In 2021, for example, Amazon was caught trashing some 130,000 unsold or returned items in a U.K. warehouse—including laptops, smart TVs, and other electronic devices—in one week. The company acted in line with financial incentives: Destroying these goods was cheaper than storing, repurposing, or recycling them.
These clashing incentives are causing waste processing systems to fall far short of best practices, according to research co-authored by Assistant Professor Sytske Wijnsma. The paper offers recommendations to help regulators improve ineffective laws.
Simulating waste streams
It’s estimated that 75% of e-waste globally is exported, typically from the EU or U.S. to developing countries, where disposal is less regulated. Only slightly over a third of the EU’s e-waste is properly handled.
Wijnsma and her colleagues constructed a model to simulate where waste typically leaks from the waste disposal chain, incorporating two key actors: a manufacturer producing waste and a treatment operator responsible for treating waste within a country.
Waste producers either generate high-quality waste—with resale value from its component parts—or low-quality waste, which is more hazardous and less valuable post-treatment.
Clashing incentives are causing waste processing systems to fall far short of best practices.
Typically, a treatment operator sets a price to manage a batch of waste without knowing whether it’s high or low quality.
The waste producer decides whether to contract with the treatment operator or to export it—legally or illegally, in which case it leaks from the system, often landing in developing countries where environmental regulations are spotty.

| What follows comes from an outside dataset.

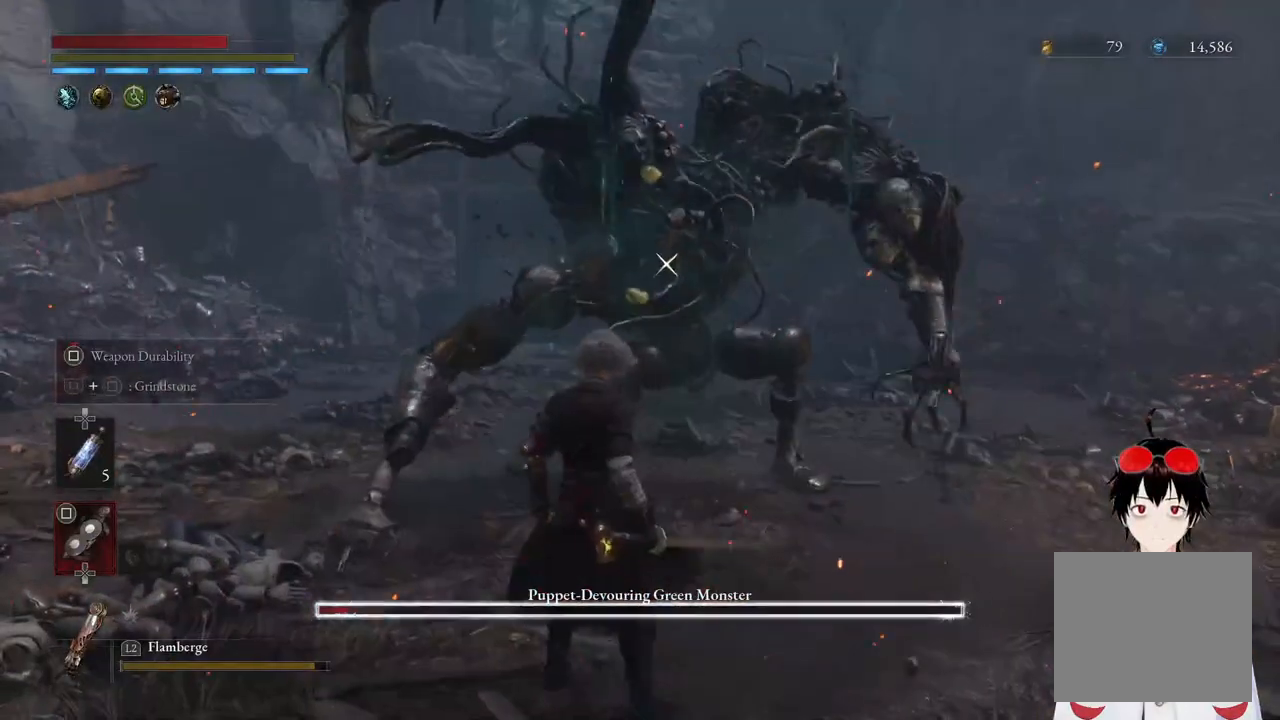
{"buttons": [], "left_stick": "down", "right_stick": "center", "events": [[83, "left_stick", "center"], [267, "left_stick", "down-left"], [433, "left_stick", "down"]]}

Many countries prohibit low-quality waste export, while higher-quality waste export often remains legal.
Even if a producer contracts a local operator, proper treatment is not guaranteed. The operator might still opt to dump it illegally rather than disassemble it, immobilize hazardous substances, and recycle it for revenue. “If an operator thinks there’s a very high probability of only getting bad waste, then they might be more inclined to dump it.”

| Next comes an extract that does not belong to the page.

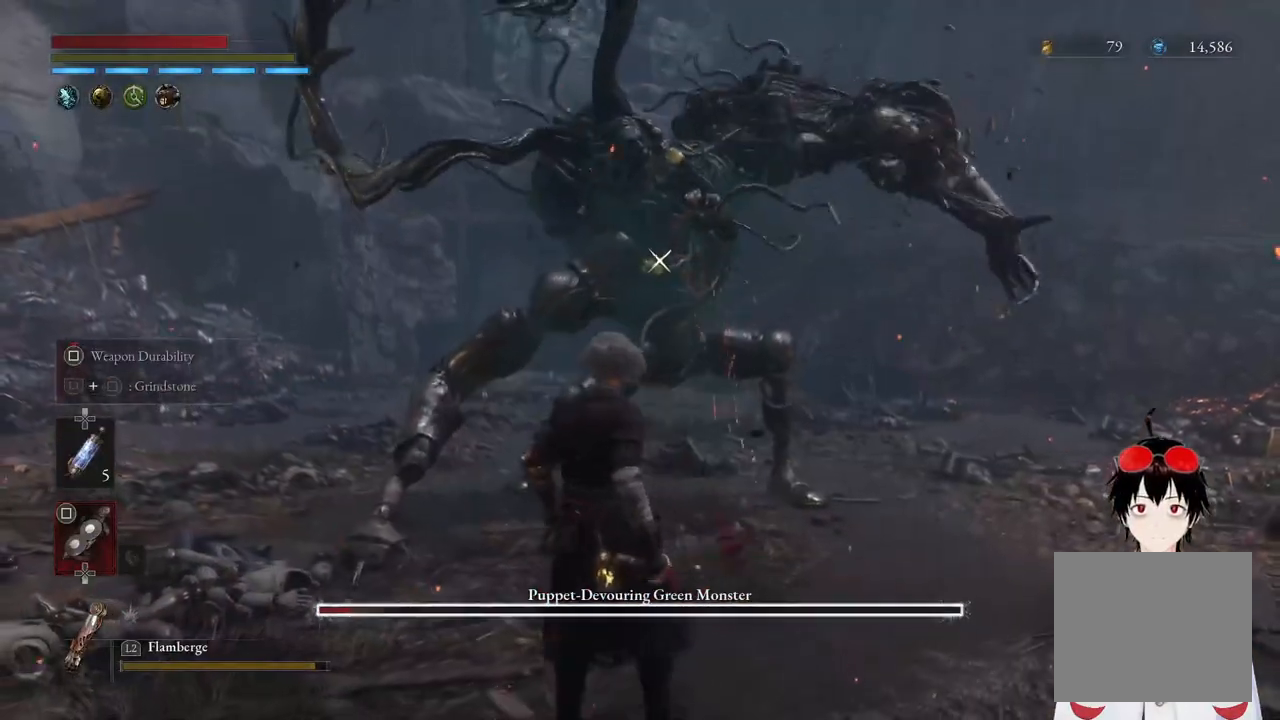
{"buttons": [], "left_stick": "center", "right_stick": "center", "events": [[117, "left_stick", "center"]]}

Addressing system breakdowns
The model highlights two key reasons the e-waste treatment chain breaks down. First, there are few if any consequences for waste producers when their contracted treatment operators violate regulations.
Second, current export policy focuses solely on prohibiting the export of low-quality waste. As such, waste with low post-treatment value is increasingly retained locally, causing treatment operators to raise the price of treatment. That, in turn, drives the more valuable waste to be sent abroad where treatment costs are lower. Consequently, local operators are left with primarily low-quality, unprofitable waste and have more incentive to dump it.
When it comes to policymaking, Wijnsma and her colleagues say that regulations that treat high- and low-quality waste dramatically differently create perverse incentives and are likely to backfire. The researchers also recommend holding waste producers partially responsible when their downstream waste is disposed of improperly.